Thomas Boisson 10 février 2020
araignees toile cognition Crédits : Flickr

Invertébrés arthropodes, les araignées comptent actuellement plus de 47’000 espèces connues. Redoutables prédatrices, elles sont présentes dans toutes les zones du monde, où elles tissent leur toile afin de piéger leurs proies. Pendant longtemps, les neurobiologistes ont pensé que les invertébrés possédaient une cognition peu développée, voire nulle, par rapport à celle des mammifères et des oiseaux. Toutefois, l’ensemble des recherches actuelles tend à indiquer des capacités cognitives extrêmement étendues chez les araignées, incluant les capacités de prévoir, planifier, établir des cartes mentales de leur espace, apprendre, etc. Et, plus surprenant encore, cette cognition spectaculaire serait directement liée à leur toile.

Nous découvrons maintenant que certains arachnides possèdent des capacités cognitives cachées rivalisant avec celles des mammifères et des oiseaux, y compris la prévoyance et la planification, l’apprentissage complexe et même la capacité d’être surpris. Plus étrange encore, les fils de soie qu’ils filent derrière eux les aident à sentir et à se souvenir de leur monde. En effet, la soie des araignées est si importante pour leurs capacités cognitives que certains scientifiques pensent qu’elle devrait être considérée comme faisant partie intégrante de leur intelligence.

Les araignées ont des racines évolutives profondes. La première preuve fossile d’arachnides producteurs de soie remonte à près de 400 millions d’années, peu de temps après la première preuve d’existence d’insectes.

« Les insectes sont la lignée la plus performante sur Terre, mais les araignées les suivent de près », explique le biologiste évolutionniste Miquel Arnedo de l’Université de Barcelone. Aujourd’hui, il existe plus de 48’000 espèces connues, chaque mètre carré de terrain abritant environ 130 individus en moyenne.

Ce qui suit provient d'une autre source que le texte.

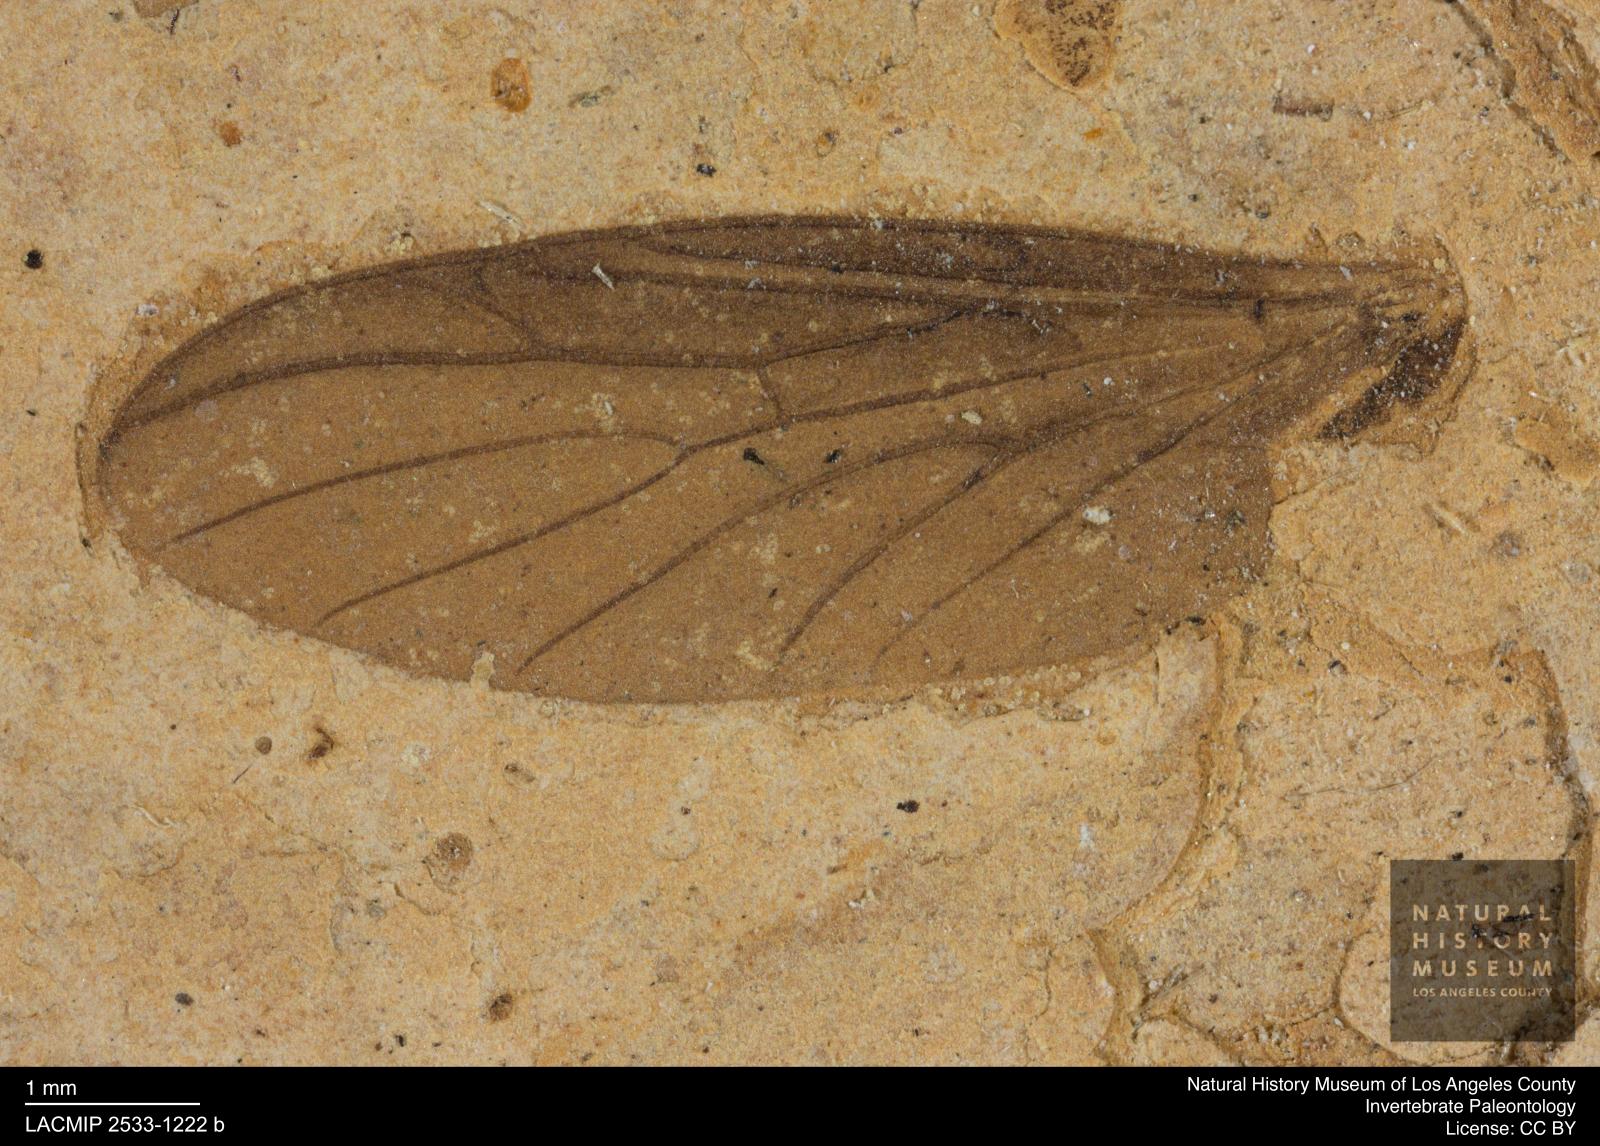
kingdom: Animalia
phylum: Arthropoda
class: Insecta
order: Diptera
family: Bibionidae
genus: Plecia
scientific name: Plecia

La soie : élément principal du quotidien des araignées

Les araignées sont définies par leurs huit pattes et filières complexes, qui extrudent la soie. Il s’agit d’une protéine composée de chaînes d’acides aminés, principalement de la glycine et de l’alanine, qu’elles extraient et tressent avec leurs pattes arrière pour la renforcer. Certaines espèces peuvent produire des fibres de compositions chimiques différentes en fonction de leurs besoins particuliers.

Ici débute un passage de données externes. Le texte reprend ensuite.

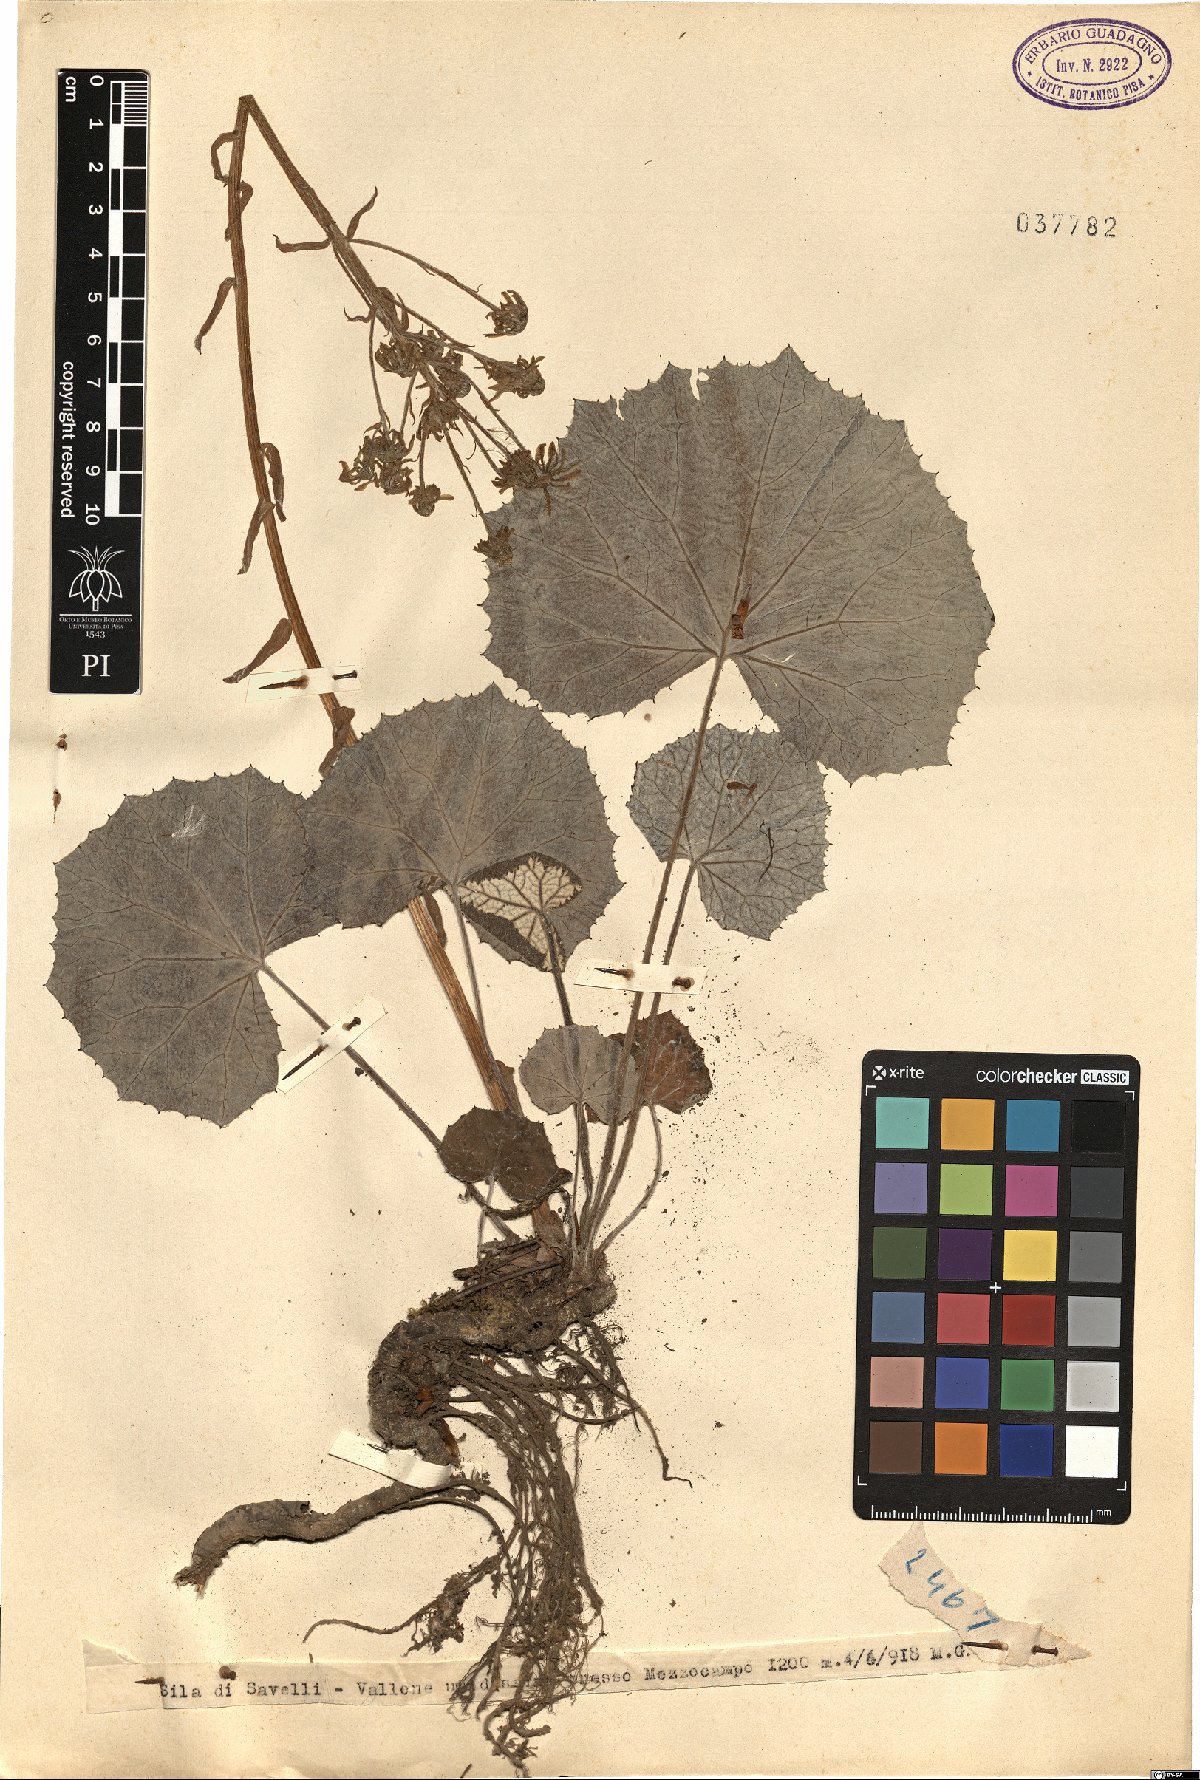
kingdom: Plantae
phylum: Tracheophyta
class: Magnoliopsida
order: Asterales
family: Asteraceae
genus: Petasites
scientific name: Petasites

La soie d’araignée est utilisée dans un large éventail d’applications, y compris la construction de cocons, le planage, la fabrication de cordes pour l’escalade et la descente en rappel. De nombreuses araignées l’utilisent également pour une sorte de « vol » connu sous le nom de « montgolfière », dans lequel quelques fils, soulevés par des forces électrostatiques dans l’atmosphère, les portent loin. Ces espèces détectent ces forces à l’aide de leurs poils des pattes, ce qui leur permet de décider quand lancer leurs « voiles ».

Vidéo montrant une araignée utiliser la technique de l’envol :

La polyvalence de leur soie contribue à expliquer l’énorme succès évolutif des araignées, explique Arnedo. Mais leur intelligence est également extrêmement développée. La meilleure preuve de l’intelligence de l’araignée se trouve dans l’activité quotidienne de construction de toiles… Environ un tiers de toutes les espèces fabriquent des toiles orbes, ces pièges magnifiquement géométriques suspendus dans nos maisons et nos jardins. Leur configuration est entièrement bâtie sur les décisions prises lors de leur construction.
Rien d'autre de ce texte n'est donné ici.